Fue solo en ese momento que Clara se dio cuenta de que entre ellos ya no había marcha atrás.

Un año de esfuerzo ya era una broma.

Clara caminó rápidamente hacia el auto, pasando por el árbol de castaño. Una ráfaga de viento frío sopló y las últimas hojas que habían estado resistiendo finalmente cayeron.

Clara atrapó una hoja sin vida en su mano y murmuró —¿Qué sentido tiene persistir?

La dejó caer descuidadamente y la pisoteó con el pie. Las hojas frágiles se deshicieron en polvo.

La puerta del auto se cerró. A pesar del calefactor en el interior, la temperatura entre los dos individuos, sentados separados, parecía como si el día del juicio final hubiera llegado.
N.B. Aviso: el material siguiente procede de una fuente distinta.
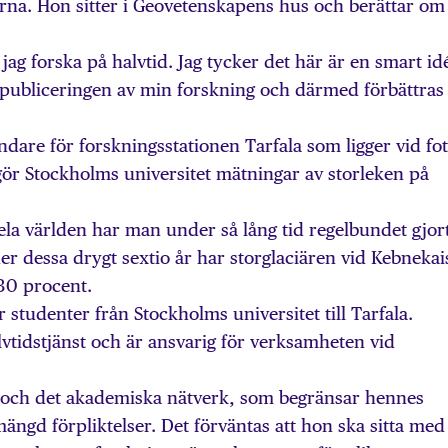
rna. Hon sitter i Geovetenskapens hus och berättar om 
ag forska på halvtid. Jag tycker det här är en smart id
 publiceringen av min forskning och därmed förbättras
ndare för forskningsstationen Tarfala som ligger vid fo
gör Stockholms universitet mätningar av storleken på
ela världen har man under så lång tid regelbundet gjor
er dessa drygt sextio år har storglaciären vid Kebnekai
30 procent.
tudenter från Stockholms universitet till Tarfala.
vtidstjänst och är ansvarig för verksamheten vid
e och det akademiska nätverk, som begränsar hennes
mängd förpliktelser. Det förväntas att hon ska sitta med 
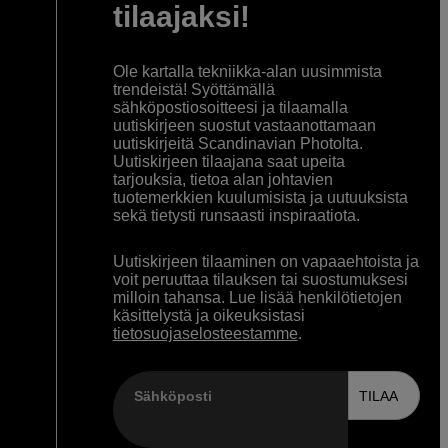
tilaajaksi!
Ole kartalla tekniikka-alan uusimmista
trendeistä! Syöttämällä
sähköpostiosoitteesi ja tilaamalla
uutiskirjeen suostut vastaanottamaan
uutiskirjeitä Scandinavian Photolta.
Uutiskirjeen tilaajana saat upeita
tarjouksia, tietoa alan johtavien
tuotemerkkien kuulumisista ja uutuuksista
sekä tietysti runsaasti inspiraatiota.
Uutiskirjeen tilaaminen on vapaaehtoista ja
voit peruuttaa tilauksen tai suostumuksesi
milloin tahansa. Lue lisää henkilötietojen
käsittelystä ja oikeuksistasi
tietosuojaselosteestamme
.
Sähköposti
TILAA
Un frío glacial irradiaba de ellos.

El viaje al Registro Civil fue suave. No hubo tráfico y cada semáforo estaba en verde, como si el destino les estuviera dando un pase para su divorcio.

Giraron en la próxima esquina y estaban en su destino. El teléfono de Diego sonó, la voz ansiosa de Yolanda resonó. —Diego, Claudio todavía tiene fiebre alta. No quería molestarte, pero su fiebre llegó a 39 grados hace un momento. Estoy preocupada, va rápido...

—Iré de inmediato.

Diego colgó el teléfono y se topó con los ojos rojos y llenos de rencor de Clara. Ella habló palabra por palabra —¿Cómo se llama ese niño?